Substance-Induced Bipolar Disorder

Substance-Induced Bipolar Disorder

Substance abuse can lead to chemical imbalances in the brain that may cause symptoms similar to bipolar disorder. These symptoms include shifts between manic and depressive episodes that occur within a month of substance abuse or intoxication.

Depressive episodes are characterized by sadness, hopelessness, and disinterest in daily life, while manic episodes are characterized by surges of energy, excitement, and a lack of control.

Co-occurring Disorders versus Substance-Induced Mental Health Disorders

Among drug users, symptoms of bipolar disorder may exist either independently or as a result of substance abuse.

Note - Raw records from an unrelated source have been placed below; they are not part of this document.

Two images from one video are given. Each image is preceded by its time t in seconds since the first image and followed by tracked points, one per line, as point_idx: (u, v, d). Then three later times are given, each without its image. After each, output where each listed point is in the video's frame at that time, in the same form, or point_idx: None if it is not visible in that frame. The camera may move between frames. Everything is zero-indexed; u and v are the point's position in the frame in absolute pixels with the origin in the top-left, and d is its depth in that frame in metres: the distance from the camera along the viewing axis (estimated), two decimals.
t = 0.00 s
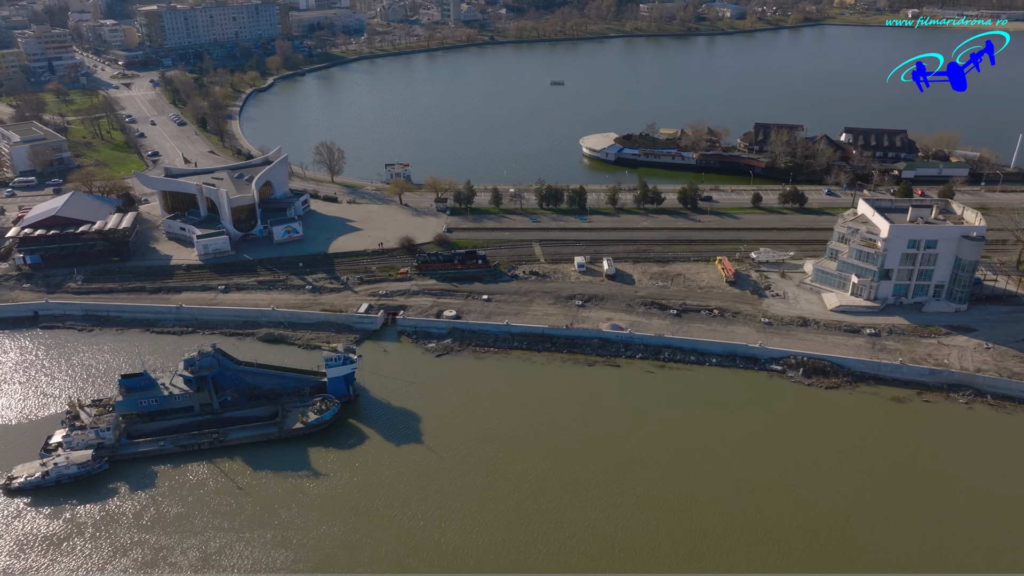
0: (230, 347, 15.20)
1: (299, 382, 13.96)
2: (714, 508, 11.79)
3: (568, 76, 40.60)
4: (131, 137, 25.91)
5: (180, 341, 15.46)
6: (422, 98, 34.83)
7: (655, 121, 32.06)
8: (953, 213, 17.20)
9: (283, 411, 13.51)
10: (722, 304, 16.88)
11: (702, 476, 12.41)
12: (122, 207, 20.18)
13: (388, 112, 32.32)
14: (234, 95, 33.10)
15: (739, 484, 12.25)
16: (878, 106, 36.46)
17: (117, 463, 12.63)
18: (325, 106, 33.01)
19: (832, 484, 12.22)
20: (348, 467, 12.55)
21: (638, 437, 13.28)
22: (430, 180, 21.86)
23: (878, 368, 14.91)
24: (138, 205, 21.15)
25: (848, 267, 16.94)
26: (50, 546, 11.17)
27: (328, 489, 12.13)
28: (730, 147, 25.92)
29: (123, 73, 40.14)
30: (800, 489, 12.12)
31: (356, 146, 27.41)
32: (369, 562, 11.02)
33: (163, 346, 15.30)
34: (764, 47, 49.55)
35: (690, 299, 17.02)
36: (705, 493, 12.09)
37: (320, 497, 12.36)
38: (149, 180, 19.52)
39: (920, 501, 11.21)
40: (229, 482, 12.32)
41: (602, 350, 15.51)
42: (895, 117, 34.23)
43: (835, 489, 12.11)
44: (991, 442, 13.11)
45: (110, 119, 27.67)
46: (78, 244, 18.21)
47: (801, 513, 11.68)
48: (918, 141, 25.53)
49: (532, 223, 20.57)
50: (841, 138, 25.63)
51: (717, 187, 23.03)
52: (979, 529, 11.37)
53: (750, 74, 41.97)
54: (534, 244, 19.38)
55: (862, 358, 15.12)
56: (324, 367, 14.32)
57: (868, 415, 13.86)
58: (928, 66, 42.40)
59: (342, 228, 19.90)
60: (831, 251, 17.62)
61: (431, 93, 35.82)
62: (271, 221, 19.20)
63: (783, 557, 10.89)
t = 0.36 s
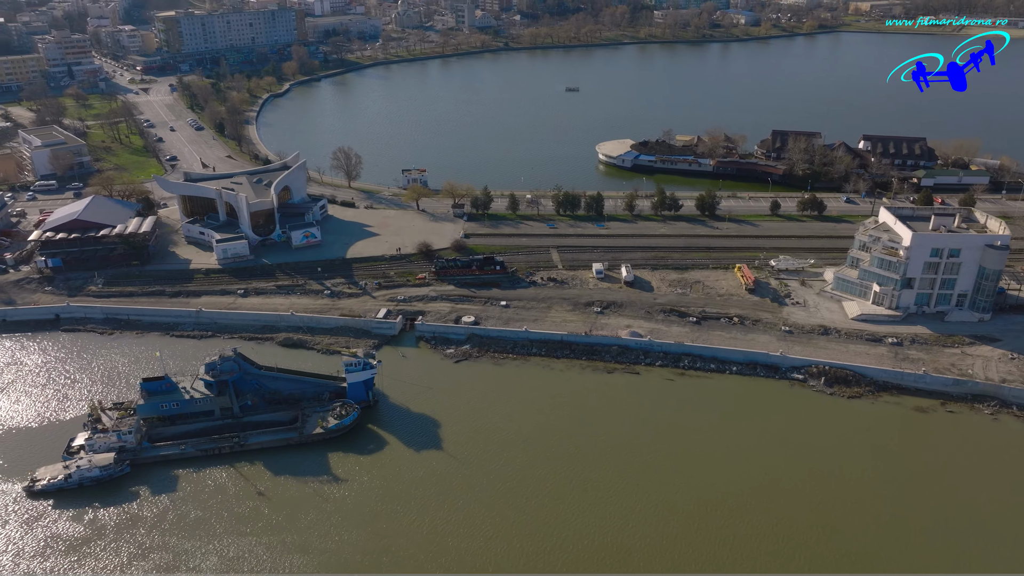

When a drug user suffers from bipolar-disorder independently of his addiction, he has a co-occurring disorder.

However, when bipolar disorder is brought on solely by substance abuse, the user suffers from substance-induced bipolar disorder. A co-occurring disorder requires aggressive treatment for both addiction and bipolar disorder, because even if the substance abuse problem is addressed, the mental illness will persist if it is not specifically treated.

However, unlike a co-occurring disorder, the symptoms of substance-induced bipolar disorder usually fade within a month or more of the cessation of substance abuse.

Diagnosis of Substance-Induced Bipolar Disorder

When a drug user with a history of depressive episodes demonstrates one or more manic episodes, he may be diagnosed with substance-induced bipolar disorder. However, the diagnosis of substance-induced bipolar disorder is considered provisional and often requires frequent reevaluation.

One difficulty in identifying substance-induced bipolar disorder is that certain drug abuse habits can mimic bipolar disorder. Methamphetamine binges followed by alcohol binges may create what appear to be a series of consecutive manic and depressive episodes.

Reevaluation of symptoms is also necessary because people who suffer from a substance-induced mental disorder often suffer from a co-occurring disorder, as well. This means some mental health symptoms will persist even after the patient stops using drugs. The discovery of a mental health problem independent of substance abuse would alter the course of treatment.

Effects of Substance-Induced Bipolar Disorder on Daily Life

Many people who suffer from bipolar disorder tend to spend more time in the depressive phase than the manic phase. Depressive episodes may alter a person’s energy levels, ability to concentrate, or sleeping habits. During depressive episodes, a person may have difficulty completing daily tasks such as housework or school work and may feel compelled to cancel social engagements.

Manic episodes may cause a person to experience an inflated sense of self-esteem and a decreased need for sleep. Manic episodes can also lead to inattentiveness due to racing thoughts and reckless behavior in search of pleasure. High quality substance abuse treatment can help alleviate the symptoms of substance-induced bipolar disorder.